Welcome to the Guild. Love the DoD series. One of my favorite.

----------


## RobA

Hi Dan!

I moved this post into the General WIP forum as it doesn't meet the requirements to be posted in the finished map forum.

Thanks for providing the link to your site!

-Rob A>

----------


## Mark Oliva

Good work, Daniel!  Are these all 100% Dundjinni maps or did you use other software too?

----------


## A R Frost

Just looked at your website. Great maps, never stepped foot in FR, but like the way you recreated all the maps. Your generic bridge map reminds me a lot of a area in World of Warcraft. It's called Nagrand and there is a city called Halaa, The only way in by foot or mount is across 4 bridges that look just like that.
Nice work.

----------


## Jtolman

The Maps you have are Great, thanks for providing them..... One seems to be missing though.
A map of the town of Bralizzar

----------


## danielpryor

> Good work, Daniel!  Are these all 100% Dundjinni maps or did you use other software too?
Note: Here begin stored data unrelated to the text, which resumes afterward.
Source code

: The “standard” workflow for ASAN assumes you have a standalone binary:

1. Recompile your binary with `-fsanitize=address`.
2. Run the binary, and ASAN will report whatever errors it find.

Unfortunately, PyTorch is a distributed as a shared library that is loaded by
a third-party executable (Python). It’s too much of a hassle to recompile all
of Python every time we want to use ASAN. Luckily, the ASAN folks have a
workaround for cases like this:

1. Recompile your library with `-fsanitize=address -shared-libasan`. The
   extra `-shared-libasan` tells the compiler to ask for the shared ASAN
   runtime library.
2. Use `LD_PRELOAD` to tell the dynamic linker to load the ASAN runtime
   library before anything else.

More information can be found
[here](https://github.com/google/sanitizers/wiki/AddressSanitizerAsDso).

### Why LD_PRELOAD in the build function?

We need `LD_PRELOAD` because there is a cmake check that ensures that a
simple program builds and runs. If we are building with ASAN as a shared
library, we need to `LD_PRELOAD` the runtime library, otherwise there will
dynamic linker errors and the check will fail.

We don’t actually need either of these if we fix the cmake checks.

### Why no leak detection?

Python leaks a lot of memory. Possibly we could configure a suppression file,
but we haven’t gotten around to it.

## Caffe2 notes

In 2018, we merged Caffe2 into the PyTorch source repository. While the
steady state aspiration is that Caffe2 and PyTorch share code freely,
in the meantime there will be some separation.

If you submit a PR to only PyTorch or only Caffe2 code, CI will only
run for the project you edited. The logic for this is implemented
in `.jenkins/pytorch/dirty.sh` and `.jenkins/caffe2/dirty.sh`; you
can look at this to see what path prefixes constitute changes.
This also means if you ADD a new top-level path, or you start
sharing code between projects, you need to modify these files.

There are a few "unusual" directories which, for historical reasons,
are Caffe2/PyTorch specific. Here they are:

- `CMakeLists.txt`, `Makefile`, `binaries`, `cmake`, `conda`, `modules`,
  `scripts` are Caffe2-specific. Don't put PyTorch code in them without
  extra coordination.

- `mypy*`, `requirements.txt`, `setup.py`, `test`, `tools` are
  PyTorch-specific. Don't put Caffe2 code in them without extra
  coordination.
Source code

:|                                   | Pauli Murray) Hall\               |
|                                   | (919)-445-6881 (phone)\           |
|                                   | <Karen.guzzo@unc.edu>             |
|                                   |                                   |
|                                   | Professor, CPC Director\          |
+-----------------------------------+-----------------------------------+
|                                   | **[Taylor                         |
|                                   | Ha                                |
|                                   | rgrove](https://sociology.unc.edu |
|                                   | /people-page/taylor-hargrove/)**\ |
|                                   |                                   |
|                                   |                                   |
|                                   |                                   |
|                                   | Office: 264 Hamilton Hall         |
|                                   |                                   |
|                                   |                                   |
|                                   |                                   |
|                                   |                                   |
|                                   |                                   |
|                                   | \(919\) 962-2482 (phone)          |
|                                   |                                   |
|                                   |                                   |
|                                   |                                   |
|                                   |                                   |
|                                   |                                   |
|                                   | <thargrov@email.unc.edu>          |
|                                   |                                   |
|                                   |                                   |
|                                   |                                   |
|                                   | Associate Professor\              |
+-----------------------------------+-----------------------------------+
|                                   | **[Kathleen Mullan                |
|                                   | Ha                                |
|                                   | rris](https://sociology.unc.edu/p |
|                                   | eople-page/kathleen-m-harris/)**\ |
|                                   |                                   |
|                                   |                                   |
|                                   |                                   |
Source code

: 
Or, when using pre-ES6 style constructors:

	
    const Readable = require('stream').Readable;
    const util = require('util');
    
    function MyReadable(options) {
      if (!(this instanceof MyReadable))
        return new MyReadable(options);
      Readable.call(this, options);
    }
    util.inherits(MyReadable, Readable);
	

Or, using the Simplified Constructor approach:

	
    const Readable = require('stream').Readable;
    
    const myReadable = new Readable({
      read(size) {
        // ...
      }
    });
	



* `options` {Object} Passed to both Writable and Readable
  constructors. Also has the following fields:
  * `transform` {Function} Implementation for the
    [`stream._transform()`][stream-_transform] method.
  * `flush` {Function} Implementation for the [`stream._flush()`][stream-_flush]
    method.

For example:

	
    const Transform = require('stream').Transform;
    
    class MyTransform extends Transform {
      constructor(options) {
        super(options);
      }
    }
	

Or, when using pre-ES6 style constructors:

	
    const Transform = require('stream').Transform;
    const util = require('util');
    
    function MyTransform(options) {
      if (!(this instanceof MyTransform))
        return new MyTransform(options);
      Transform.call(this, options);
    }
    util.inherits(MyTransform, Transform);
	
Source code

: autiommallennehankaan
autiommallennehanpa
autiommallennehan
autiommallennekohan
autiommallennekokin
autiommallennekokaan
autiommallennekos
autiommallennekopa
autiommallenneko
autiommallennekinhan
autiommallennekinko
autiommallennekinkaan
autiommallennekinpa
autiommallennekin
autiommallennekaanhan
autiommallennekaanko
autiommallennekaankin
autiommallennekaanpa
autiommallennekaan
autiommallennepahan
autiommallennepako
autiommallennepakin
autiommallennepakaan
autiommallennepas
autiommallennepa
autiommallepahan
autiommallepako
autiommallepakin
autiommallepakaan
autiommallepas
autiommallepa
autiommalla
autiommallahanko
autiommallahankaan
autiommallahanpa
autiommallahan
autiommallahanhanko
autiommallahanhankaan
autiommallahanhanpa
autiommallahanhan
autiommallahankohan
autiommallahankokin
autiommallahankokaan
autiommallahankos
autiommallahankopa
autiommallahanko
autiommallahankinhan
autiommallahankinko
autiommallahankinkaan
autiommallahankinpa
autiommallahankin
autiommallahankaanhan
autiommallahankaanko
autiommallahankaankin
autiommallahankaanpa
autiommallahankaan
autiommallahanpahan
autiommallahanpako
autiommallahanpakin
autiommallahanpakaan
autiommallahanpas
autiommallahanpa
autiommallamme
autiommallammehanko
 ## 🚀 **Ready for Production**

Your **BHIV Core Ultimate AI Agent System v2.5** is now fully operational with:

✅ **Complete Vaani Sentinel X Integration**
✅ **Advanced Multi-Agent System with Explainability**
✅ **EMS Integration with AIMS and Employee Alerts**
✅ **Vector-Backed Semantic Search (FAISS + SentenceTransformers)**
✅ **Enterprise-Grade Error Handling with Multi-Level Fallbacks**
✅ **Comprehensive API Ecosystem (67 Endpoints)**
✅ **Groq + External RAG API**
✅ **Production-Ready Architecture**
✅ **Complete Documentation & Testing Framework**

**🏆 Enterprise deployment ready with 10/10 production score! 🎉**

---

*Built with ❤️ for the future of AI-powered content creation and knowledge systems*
Used Dundjinni almost 100%. I did a few touch-ups with PSP 7.0 here and there. I use Gimp2 for viewing and manipulation though during my game.

----------


## danielpryor

> The Maps you have are Great, thanks for providing them..... One seems to be missing though.
> A map of the town of Bralizzar


Well I don't really use the maps unless there's going to be combat involved. For the town mapped I just scanned to original B&W document so players could see it. However I've been toying with the idea of fleshing out the buildings like the bar and the market place, etc.

----------


## danielpryor

> Just looked at your website. Great maps, never stepped foot in FR, but like the way you recreated all the maps. Your generic bridge map reminds me a lot of a area in World of Warcraft. It's called Nagrand and there is a city called Halaa, The only way in by foot or mount is across 4 bridges that look just like that.
> Nice work.


Yeah those 2 bridges and a few of the "generic" road maps are actually screen shots from back when I was playing WOW. I typically don't use screen shots but they were wonderfully generic.

----------


## ford12

This link to the Desert of Desolation is now defunct. Does anyone know if they exist anywhere else?

----------


## danielpryor

(deleted by user)

----------


## ford12

Woah, thanks. Instantaneous. Almost like a Djinjn was behind it!

----------


## jpstod

Great Work as always

----------


## Sereptus

Just thought I'd spruce up the map of the Town of Bralizzar for use in VTT's and such. Pixels per inch should be set at 42. Also did a VTT-friendly map of the Sunken City of Pazar as the one here didn't fit well for Maptools, the Sunken City can be used at 50 PPi.

----------


## danielpryor

(deleted by user) Maps will now be found only on the DMsGuild website.

----------